**WORK INSTRUCTIONS:**
Print all of the following material verbatim, leaving out the pictures.

**SOURCE DATA:**
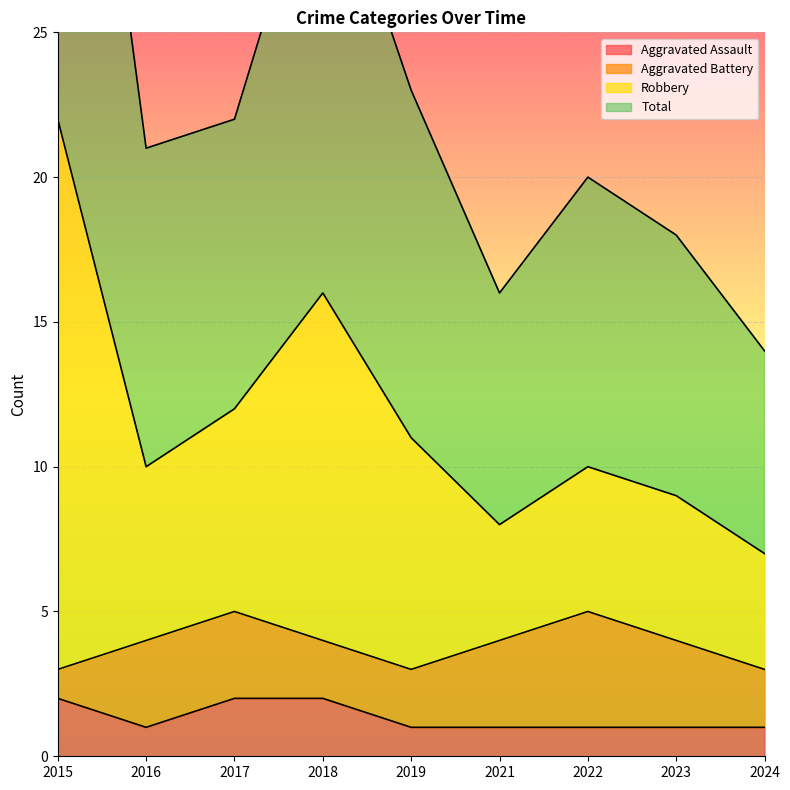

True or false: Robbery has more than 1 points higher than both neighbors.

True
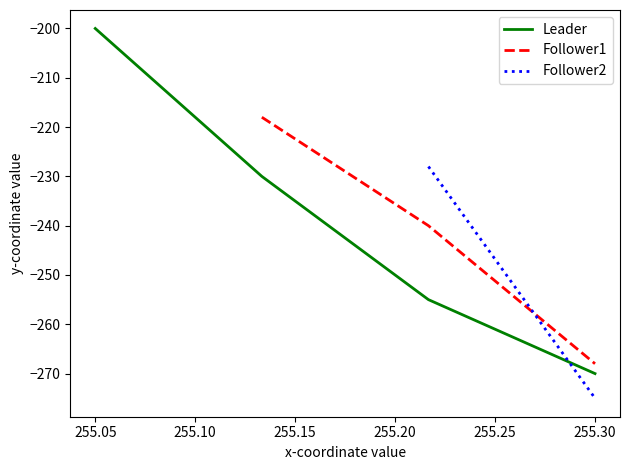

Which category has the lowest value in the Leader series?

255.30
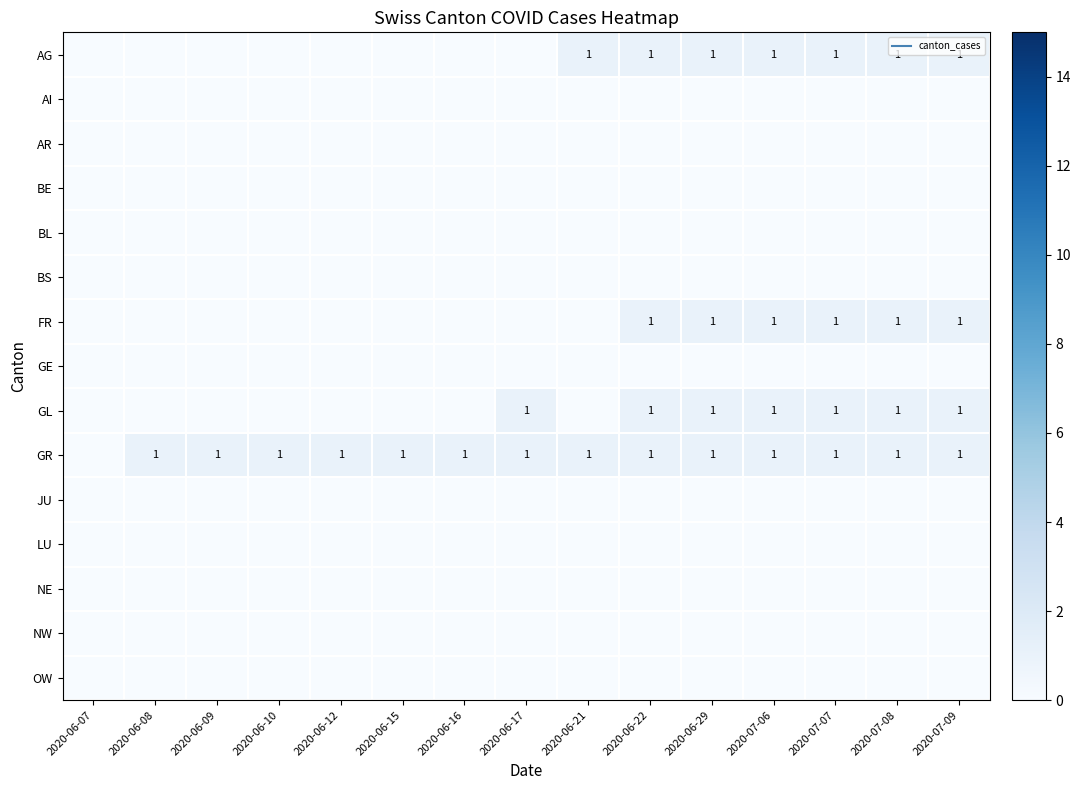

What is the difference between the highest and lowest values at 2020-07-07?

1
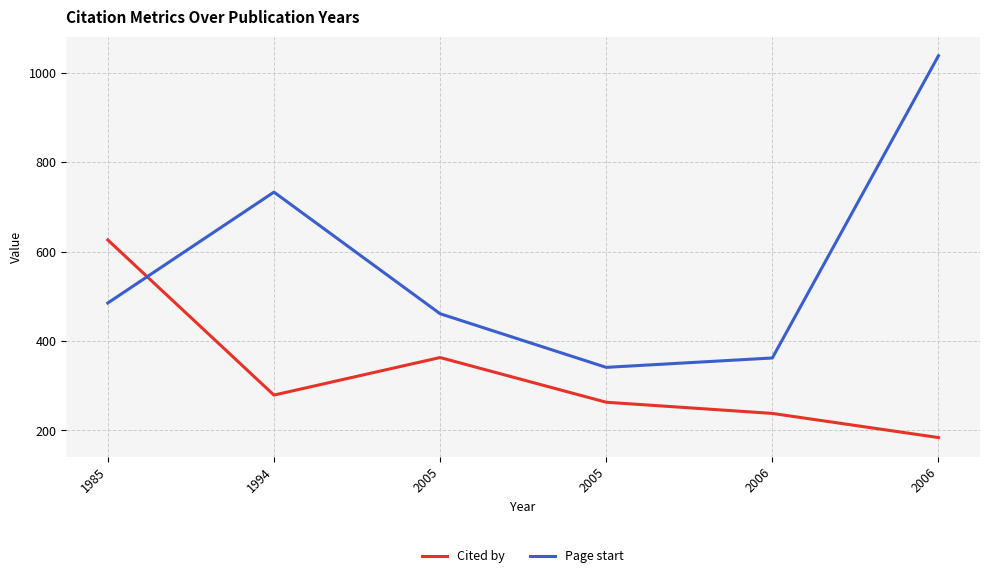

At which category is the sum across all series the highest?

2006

**PROBLEM SOLUTION:**
True or false: Robbery has more than 1 points higher than both neighbors.

True

Which category has the lowest value in the Leader series?

255.30

What is the difference between the highest and lowest values at 2020-07-07?

1

At which category is the sum across all series the highest?

2006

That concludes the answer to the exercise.